Immagina di entrare negli uffici di un’azienda appena ristrutturata. Pareti nuove, mobili moderni, sale riunioni con pareti in vetro. Poi guardi sotto le scrivanie e vedi un groviglio di cavi che farebbe invidia a un piatto di spaghetti, uno switch consumer da 30 euro comprato su Amazon che regge venti postazioni, e un access point WiFi piazzato nell’angolo più remoto dell’ufficio perché “lì c’era la presa di corrente”. Il risultato? Connessione che cade durante le videochiamate, trasferimenti di file che ci mettono un’eternità e il magazziniere che deve uscire sul piazzale per prendere il segnale WiFi.
La rete aziendale è l’infrastruttura invisibile su cui si regge tutto il resto. È come l’impianto idraulico di un edificio: nessuno ci pensa finché funziona, ma quando qualcosa va storto, tutto si ferma. Progettare una rete bene dall’inizio costa meno che ripararla dopo, e la differenza in termini di prestazioni, sicurezza e affidabilità è abissale. Vediamo come si fa.
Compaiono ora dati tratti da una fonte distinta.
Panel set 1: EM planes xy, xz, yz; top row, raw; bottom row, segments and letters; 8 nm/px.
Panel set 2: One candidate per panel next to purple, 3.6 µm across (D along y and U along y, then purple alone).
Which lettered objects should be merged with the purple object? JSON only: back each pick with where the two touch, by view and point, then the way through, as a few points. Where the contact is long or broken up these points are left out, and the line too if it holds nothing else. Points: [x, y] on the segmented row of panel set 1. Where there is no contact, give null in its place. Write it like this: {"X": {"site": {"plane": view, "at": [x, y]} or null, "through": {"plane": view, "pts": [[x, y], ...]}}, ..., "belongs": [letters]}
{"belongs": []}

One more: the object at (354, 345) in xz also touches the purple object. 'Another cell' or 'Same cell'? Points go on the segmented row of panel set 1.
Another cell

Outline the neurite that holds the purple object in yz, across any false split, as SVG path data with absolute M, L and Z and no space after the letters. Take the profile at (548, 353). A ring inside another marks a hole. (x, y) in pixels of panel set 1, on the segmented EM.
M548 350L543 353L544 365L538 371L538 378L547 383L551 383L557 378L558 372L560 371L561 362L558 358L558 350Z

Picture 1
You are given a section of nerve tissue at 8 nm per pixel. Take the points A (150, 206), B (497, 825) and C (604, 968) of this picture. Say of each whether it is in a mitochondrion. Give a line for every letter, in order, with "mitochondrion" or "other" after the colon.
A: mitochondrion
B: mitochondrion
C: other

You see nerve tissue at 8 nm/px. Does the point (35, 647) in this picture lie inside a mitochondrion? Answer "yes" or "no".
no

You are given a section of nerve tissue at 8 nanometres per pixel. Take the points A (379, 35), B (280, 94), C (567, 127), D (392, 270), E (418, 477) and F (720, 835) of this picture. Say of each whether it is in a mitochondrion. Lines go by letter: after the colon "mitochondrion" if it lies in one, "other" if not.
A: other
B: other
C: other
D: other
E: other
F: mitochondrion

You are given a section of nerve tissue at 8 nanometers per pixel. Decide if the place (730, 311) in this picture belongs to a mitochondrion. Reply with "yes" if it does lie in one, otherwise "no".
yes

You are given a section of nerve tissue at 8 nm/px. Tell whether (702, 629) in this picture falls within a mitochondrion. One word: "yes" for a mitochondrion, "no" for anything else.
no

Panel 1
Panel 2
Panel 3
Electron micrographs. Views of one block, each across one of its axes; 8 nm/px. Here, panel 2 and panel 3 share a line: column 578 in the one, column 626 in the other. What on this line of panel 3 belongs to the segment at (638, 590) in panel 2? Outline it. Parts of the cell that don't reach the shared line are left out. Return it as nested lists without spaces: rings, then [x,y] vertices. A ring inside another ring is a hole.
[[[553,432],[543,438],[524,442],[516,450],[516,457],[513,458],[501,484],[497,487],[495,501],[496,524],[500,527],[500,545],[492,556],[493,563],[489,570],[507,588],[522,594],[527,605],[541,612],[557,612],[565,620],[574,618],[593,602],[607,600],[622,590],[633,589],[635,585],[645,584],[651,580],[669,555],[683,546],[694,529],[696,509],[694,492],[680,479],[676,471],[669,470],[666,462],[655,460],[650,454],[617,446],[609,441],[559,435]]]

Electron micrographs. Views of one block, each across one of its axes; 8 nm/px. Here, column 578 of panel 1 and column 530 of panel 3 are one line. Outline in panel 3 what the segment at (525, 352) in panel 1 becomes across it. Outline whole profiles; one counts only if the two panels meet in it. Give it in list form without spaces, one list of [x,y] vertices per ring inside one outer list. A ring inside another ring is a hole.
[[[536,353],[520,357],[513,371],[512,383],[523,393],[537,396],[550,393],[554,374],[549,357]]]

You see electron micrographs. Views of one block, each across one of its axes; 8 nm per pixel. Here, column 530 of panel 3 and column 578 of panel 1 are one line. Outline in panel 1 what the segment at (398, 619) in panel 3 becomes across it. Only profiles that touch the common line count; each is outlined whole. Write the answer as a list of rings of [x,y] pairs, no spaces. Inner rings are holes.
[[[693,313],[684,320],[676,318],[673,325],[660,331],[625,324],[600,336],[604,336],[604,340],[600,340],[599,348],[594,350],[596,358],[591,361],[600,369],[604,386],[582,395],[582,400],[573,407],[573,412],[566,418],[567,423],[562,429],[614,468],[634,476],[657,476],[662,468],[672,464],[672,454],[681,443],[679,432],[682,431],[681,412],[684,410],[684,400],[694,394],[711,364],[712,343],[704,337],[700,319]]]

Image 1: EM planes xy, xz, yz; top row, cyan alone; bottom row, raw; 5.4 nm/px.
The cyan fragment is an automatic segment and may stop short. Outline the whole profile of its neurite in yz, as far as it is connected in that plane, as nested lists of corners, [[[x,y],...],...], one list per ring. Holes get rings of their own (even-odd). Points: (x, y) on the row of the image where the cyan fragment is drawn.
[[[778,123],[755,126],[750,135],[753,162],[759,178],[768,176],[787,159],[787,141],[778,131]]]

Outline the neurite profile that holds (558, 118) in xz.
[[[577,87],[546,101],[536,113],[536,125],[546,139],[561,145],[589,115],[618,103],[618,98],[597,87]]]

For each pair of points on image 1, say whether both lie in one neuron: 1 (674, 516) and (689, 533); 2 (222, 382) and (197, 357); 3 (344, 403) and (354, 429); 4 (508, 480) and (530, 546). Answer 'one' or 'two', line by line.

Cablaggio strutturato: le fondamenta di tutto
Partiamo dalle basi, letteralmente. Il cablaggio strutturato è l’insieme dei cavi, dei pannelli di permutazione, delle prese a muro e delle canalizzazioni che collegano fisicamente tutti i dispositivi della rete. È la parte meno affascinante dell’IT, ma è anche quella su cui non puoi permetterti di risparmiare.
Un cablaggio fatto bene segue lo standard TIA/EIA-568 e prevede:
- Cavi Cat 6A o superiore — il Cat 5e supporta il gigabit ma è al limite. Il Cat 6A garantisce 10 Gbps fino a 100 metri, un investimento che ti mette al sicuro per i prossimi 15-20 anni. La differenza di costo rispetto al Cat 5e è minima, quella di prestazioni è enorme.
- Topologia a stella — ogni presa a muro collegata con un cavo dedicato al pannello di permutazione nel locale tecnico. Mai cascate, mai prolunghe, mai “attacchiamo questo switch sotto la scrivania perché ci servono altre porte”.
- Locale tecnico dedicato — un armadio rack in un ambiente ventilato (possibilmente climatizzato), con alimentazione protetta da UPS. Non il ripostiglio delle scope, non l’angolo della reception, non il sottoscala. Un locale tecnico vero, con accesso controllato.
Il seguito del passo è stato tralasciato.